Sur ses projets : se représenter aux législatives en 2017
Thomas Thévenoud a l’air en forme. Il est loin d'avoir perdu son humour. Ecrire ce livre lui a fait du bien, il le reconnaît sans ambages. Et paradoxalement, sa mise au ban lui a permis de faire de nombreuses rencontres, et pas seulement des psy : "Des artistes, des gens de l’économie, des religieux… Avant, j’étais en vase clos, dans le microcosme politique."
Une chose est sûre : il compte bien se représenter en 2017, que cela plaise ou non au PS. Pour cela, il s’est lancé dans une stratégie de reconquête sur le terrain. "Depuis l’automne dernier, il est très actif, il ne baisse plus la tête", assure un cadre local du PS. Chaque week-end, il rencontre maires et autres élus locaux, sillonne la partie rurale de sa circonscription.

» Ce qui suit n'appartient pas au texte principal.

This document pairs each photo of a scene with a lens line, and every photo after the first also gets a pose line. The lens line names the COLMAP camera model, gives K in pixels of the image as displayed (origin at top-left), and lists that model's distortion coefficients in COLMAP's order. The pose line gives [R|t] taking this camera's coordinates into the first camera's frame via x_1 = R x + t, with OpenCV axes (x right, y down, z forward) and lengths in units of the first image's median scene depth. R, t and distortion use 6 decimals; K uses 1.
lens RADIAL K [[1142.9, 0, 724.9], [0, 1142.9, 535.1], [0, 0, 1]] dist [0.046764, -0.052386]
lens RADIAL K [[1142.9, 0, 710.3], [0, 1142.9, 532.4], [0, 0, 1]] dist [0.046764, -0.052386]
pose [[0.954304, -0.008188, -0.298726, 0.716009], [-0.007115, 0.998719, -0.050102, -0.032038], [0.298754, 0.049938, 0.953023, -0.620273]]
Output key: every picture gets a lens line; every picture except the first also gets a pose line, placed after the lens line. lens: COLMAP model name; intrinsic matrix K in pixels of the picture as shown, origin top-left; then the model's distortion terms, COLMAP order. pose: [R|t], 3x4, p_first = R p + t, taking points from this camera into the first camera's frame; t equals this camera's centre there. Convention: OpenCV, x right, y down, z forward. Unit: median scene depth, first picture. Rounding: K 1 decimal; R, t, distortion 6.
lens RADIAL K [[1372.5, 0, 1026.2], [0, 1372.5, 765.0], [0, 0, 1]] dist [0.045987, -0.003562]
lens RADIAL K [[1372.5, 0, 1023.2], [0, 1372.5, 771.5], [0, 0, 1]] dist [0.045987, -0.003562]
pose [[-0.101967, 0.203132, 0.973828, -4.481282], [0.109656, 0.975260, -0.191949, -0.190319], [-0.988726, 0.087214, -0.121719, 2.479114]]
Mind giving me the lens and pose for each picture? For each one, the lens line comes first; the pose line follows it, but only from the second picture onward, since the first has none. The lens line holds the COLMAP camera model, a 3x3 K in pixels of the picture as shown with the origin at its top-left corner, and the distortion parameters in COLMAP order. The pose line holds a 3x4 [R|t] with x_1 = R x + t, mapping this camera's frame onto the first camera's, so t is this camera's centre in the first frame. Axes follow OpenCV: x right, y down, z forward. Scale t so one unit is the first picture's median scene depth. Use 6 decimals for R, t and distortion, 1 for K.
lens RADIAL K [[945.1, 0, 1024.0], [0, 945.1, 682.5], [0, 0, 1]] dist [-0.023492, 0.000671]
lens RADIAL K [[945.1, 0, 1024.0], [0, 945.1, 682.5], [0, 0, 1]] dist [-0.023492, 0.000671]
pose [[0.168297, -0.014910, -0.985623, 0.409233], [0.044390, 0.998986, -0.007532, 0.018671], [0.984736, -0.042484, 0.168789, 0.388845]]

Le Journal de Saône-et-Loire annonce même son retour "en ville", à Montceau, le 16 avril prochain, pour une dédicace de son livre.
Exclu du PS après l'avoir été du gouvernement, Thomas Thévenoud caresse même l'espoir que son ancien parti ne présente pas de candidat face à lui l’an prochain. Pour cela, il tente d’instiller l’idée qu’il est le mieux placé pour garder à gauche cette circonscription plutôt favorable à la droite. "Pour être député, il faut de la notoriété. Et mon indice de notoriété est au top", assène-t-il en riant. Sur place, certains de ses anciens camarades rient un peu jaune : "Nous, en tant que militants, on ne le souhaite pas. Il y a quand même un problème de morale."
A Paris, rue de Solférino, on ne confirme ni n’infirme l’hypothèse. "C’est trop tôt pour en parler ", répond Christophe Borgel. Les contacts ne sont en tout cas pas totalement rompus.